### PROVIDED MATERIAL
□ □ □ □ □

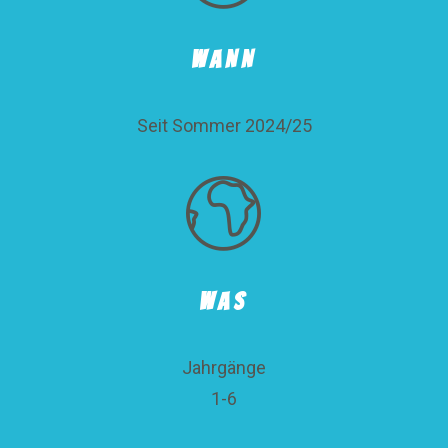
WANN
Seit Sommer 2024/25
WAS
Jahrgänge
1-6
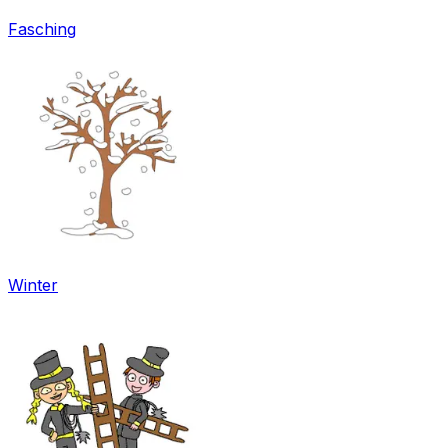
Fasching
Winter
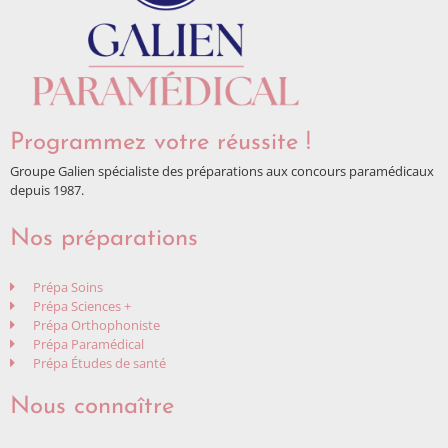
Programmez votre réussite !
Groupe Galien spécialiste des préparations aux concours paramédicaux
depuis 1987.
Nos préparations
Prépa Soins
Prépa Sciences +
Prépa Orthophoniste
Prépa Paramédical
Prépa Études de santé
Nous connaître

□ □ □ □ □

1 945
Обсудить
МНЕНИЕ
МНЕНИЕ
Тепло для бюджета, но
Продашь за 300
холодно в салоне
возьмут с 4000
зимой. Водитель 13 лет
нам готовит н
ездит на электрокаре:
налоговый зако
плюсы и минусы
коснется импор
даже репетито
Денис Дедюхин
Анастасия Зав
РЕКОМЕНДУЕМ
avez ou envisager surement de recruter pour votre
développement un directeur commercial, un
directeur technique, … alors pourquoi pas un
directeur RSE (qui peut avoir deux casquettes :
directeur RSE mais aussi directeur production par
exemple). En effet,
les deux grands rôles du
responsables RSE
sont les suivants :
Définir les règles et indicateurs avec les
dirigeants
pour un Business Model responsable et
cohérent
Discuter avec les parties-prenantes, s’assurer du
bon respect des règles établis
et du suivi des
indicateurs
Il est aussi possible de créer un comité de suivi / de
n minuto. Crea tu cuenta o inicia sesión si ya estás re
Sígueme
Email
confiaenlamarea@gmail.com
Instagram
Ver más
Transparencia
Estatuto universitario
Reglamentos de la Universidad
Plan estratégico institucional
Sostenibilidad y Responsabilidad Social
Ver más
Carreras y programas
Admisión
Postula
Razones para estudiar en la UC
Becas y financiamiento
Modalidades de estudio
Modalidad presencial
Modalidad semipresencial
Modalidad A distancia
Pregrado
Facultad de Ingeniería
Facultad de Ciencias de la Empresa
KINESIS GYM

□ □ □ □ □

### PROBLEM REQUIREMENTS
For this task, write out exactly the lines of the entries above, starting at the line with "confiaenlamarea@gmail.com" and ending at the line with "KINESIS GYM", both included, and no others.

### EXPECTED OUTPUT
confiaenlamarea@gmail.com
Instagram
Ver más
Transparencia
Estatuto universitario
Reglamentos de la Universidad
Plan estratégico institucional
Sostenibilidad y Responsabilidad Social
Ver más
Carreras y programas
Admisión
Postula
Razones para estudiar en la UC
Becas y financiamiento
Modalidades de estudio
Modalidad presencial
Modalidad semipresencial
Modalidad A distancia
Pregrado
Facultad de Ingeniería
Facultad de Ciencias de la Empresa
KINESIS GYM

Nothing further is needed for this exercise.